(Data extracts)
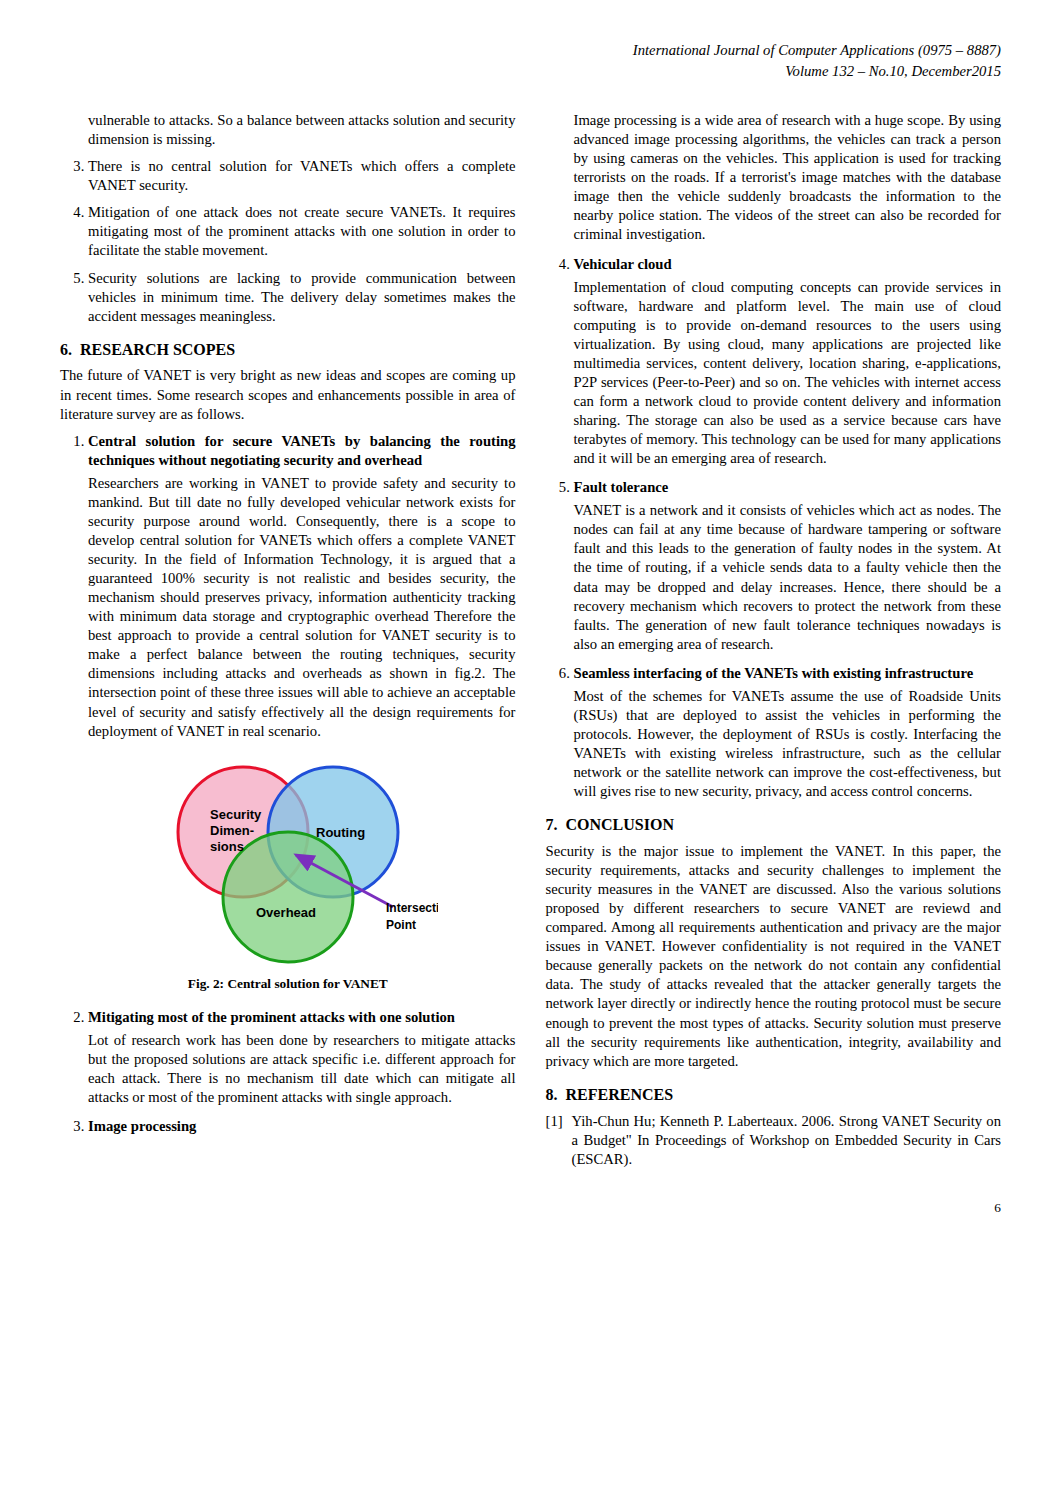International Journal of Computer Applications (0975 – 8887)
Volume 132 – No.10, December2015
vulnerable to attacks. So a balance between attacks solution and security dimension is missing.
There is no central solution for VANETs which offers a complete VANET security.
Mitigation of one attack does not create secure VANETs. It requires mitigating most of the prominent attacks with one solution in order to facilitate the stable movement.
Security solutions are lacking to provide communication between vehicles in minimum time. The delivery delay sometimes makes the accident messages meaningless.
6. RESEARCH SCOPES
The future of VANET is very bright as new ideas and scopes are coming up in recent times. Some research scopes and enhancements possible in area of literature survey are as follows.
Central solution for secure VANETs by balancing the routing techniques without negotiating security and overhead
Researchers are working in VANET to provide safety and security to mankind. But till date no fully developed vehicular network exists for security purpose around world. Consequently, there is a scope to develop central solution for VANETs which offers a complete VANET security. In the field of Information Technology, it is argued that a guaranteed 100% security is not realistic and besides security, the mechanism should preserves privacy, information authenticity tracking with minimum data storage and cryptographic overhead Therefore the best approach to provide a central solution for VANET security is to make a perfect balance between the routing techniques, security dimensions including attacks and overheads as shown in fig.2. The intersection point of these three issues will able to achieve an acceptable level of security and satisfy effectively all the design requirements for deployment of VANET in real scenario.
Security Dimen- sions Routing Overhead Intersection Point
Fig. 2: Central solution for VANET
Mitigating most of the prominent attacks with one solution
Lot of research work has been done by researchers to mitigate attacks but the proposed solutions are attack specific i.e. different approach for each attack. There is no mechanism till date which can mitigate all attacks or most of the prominent attacks with single approach.
Image processing
Image processing is a wide area of research with a huge scope. By using advanced image processing algorithms, the vehicles can track a person by using cameras on the vehicles. This application is used for tracking terrorists on the roads. If a terrorist's image matches with the database image then the vehicle suddenly broadcasts the information to the nearby police station. The videos of the street can also be recorded for criminal investigation.
Vehicular cloud
Implementation of cloud computing concepts can provide services in software, hardware and platform level. The main use of cloud computing is to provide on-demand resources to the users using virtualization. By using cloud, many applications are projected like multimedia services, content delivery, location sharing, e-applications, P2P services (Peer-to-Peer) and so on. The vehicles with internet access can form a network cloud to provide content delivery and information sharing. The storage can also be used as a service because cars have terabytes of memory. This technology can be used for many applications and it will be an emerging area of research.
Fault tolerance
VANET is a network and it consists of vehicles which act as nodes. The nodes can fail at any time because of hardware tampering or software fault and this leads to the generation of faulty nodes in the system. At the time of routing, if a vehicle sends data to a faulty vehicle then the data may be dropped and delay increases. Hence, there should be a recovery mechanism which recovers to protect the network from these faults. The generation of new fault tolerance techniques nowadays is also an emerging area of research.
Seamless interfacing of the VANETs with existing infrastructure
Most of the schemes for VANETs assume the use of Roadside Units (RSUs) that are deployed to assist the vehicles in performing the protocols. However, the deployment of RSUs is costly. Interfacing the VANETs with existing wireless infrastructure, such as the cellular network or the satellite network can improve the cost-effectiveness, but will gives rise to new security, privacy, and access control concerns.
7. CONCLUSION
Security is the major issue to implement the VANET. In this paper, the security requirements, attacks and security challenges to implement the security measures in the VANET are discussed. Also the various solutions proposed by different researchers to secure VANET are reviewd and compared. Among all requirements authentication and privacy are the major issues in VANET. However confidentiality is not required in the VANET because generally packets on the network do not contain any confidential data. The study of attacks revealed that the attacker generally targets the network layer directly or indirectly hence the routing protocol must be secure enough to prevent the most types of attacks. Security solution must preserve all the security requirements like authentication, integrity, availability and privacy which are more targeted.
8. REFERENCES
[1] Yih-Chun Hu; Kenneth P. Laberteaux. 2006. Strong VANET Security on a Budget" In Proceedings of Workshop on Embedded Security in Cars (ESCAR).
6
(End Data extracts)
What you need to do
Apart from the pictures, which are to be omitted, every record must be transcribed exactly.

Answer to the problem
International Journal of Computer Applications (0975 – 8887)
Volume 132 – No.10, December2015
vulnerable to attacks. So a balance between attacks solution and security dimension is missing.
There is no central solution for VANETs which offers a complete VANET security.
Mitigation of one attack does not create secure VANETs. It requires mitigating most of the prominent attacks with one solution in order to facilitate the stable movement.
Security solutions are lacking to provide communication between vehicles in minimum time. The delivery delay sometimes makes the accident messages meaningless.
6. RESEARCH SCOPES
The future of VANET is very bright as new ideas and scopes are coming up in recent times. Some research scopes and enhancements possible in area of literature survey are as follows.
Central solution for secure VANETs by balancing the routing techniques without negotiating security and overhead
Researchers are working in VANET to provide safety and security to mankind. But till date no fully developed vehicular network exists for security purpose around world. Consequently, there is a scope to develop central solution for VANETs which offers a complete VANET security. In the field of Information Technology, it is argued that a guaranteed 100% security is not realistic and besides security, the mechanism should preserves privacy, information authenticity tracking with minimum data storage and cryptographic overhead Therefore the best approach to provide a central solution for VANET security is to make a perfect balance between the routing techniques, security dimensions including attacks and overheads as shown in fig.2. The intersection point of these three issues will able to achieve an acceptable level of security and satisfy effectively all the design requirements for deployment of VANET in real scenario.
Security Dimen- sions Routing Overhead Intersection Point
Fig. 2: Central solution for VANET
Mitigating most of the prominent attacks with one solution
Lot of research work has been done by researchers to mitigate attacks but the proposed solutions are attack specific i.e. different approach for each attack. There is no mechanism till date which can mitigate all attacks or most of the prominent attacks with single approach.
Image processing
Image processing is a wide area of research with a huge scope. By using advanced image processing algorithms, the vehicles can track a person by using cameras on the vehicles. This application is used for tracking terrorists on the roads. If a terrorist's image matches with the database image then the vehicle suddenly broadcasts the information to the nearby police station. The videos of the street can also be recorded for criminal investigation.
Vehicular cloud
Implementation of cloud computing concepts can provide services in software, hardware and platform level. The main use of cloud computing is to provide on-demand resources to the users using virtualization. By using cloud, many applications are projected like multimedia services, content delivery, location sharing, e-applications, P2P services (Peer-to-Peer) and so on. The vehicles with internet access can form a network cloud to provide content delivery and information sharing. The storage can also be used as a service because cars have terabytes of memory. This technology can be used for many applications and it will be an emerging area of research.
Fault tolerance
VANET is a network and it consists of vehicles which act as nodes. The nodes can fail at any time because of hardware tampering or software fault and this leads to the generation of faulty nodes in the system. At the time of routing, if a vehicle sends data to a faulty vehicle then the data may be dropped and delay increases. Hence, there should be a recovery mechanism which recovers to protect the network from these faults. The generation of new fault tolerance techniques nowadays is also an emerging area of research.
Seamless interfacing of the VANETs with existing infrastructure
Most of the schemes for VANETs assume the use of Roadside Units (RSUs) that are deployed to assist the vehicles in performing the protocols. However, the deployment of RSUs is costly. Interfacing the VANETs with existing wireless infrastructure, such as the cellular network or the satellite network can improve the cost-effectiveness, but will gives rise to new security, privacy, and access control concerns.
7. CONCLUSION
Security is the major issue to implement the VANET. In this paper, the security requirements, attacks and security challenges to implement the security measures in the VANET are discussed. Also the various solutions proposed by different researchers to secure VANET are reviewd and compared. Among all requirements authentication and privacy are the major issues in VANET. However confidentiality is not required in the VANET because generally packets on the network do not contain any confidential data. The study of attacks revealed that the attacker generally targets the network layer directly or indirectly hence the routing protocol must be secure enough to prevent the most types of attacks. Security solution must preserve all the security requirements like authentication, integrity, availability and privacy which are more targeted.
8. REFERENCES
[1] Yih-Chun Hu; Kenneth P. Laberteaux. 2006. Strong VANET Security on a Budget" In Proceedings of Workshop on Embedded Security in Cars (ESCAR).
6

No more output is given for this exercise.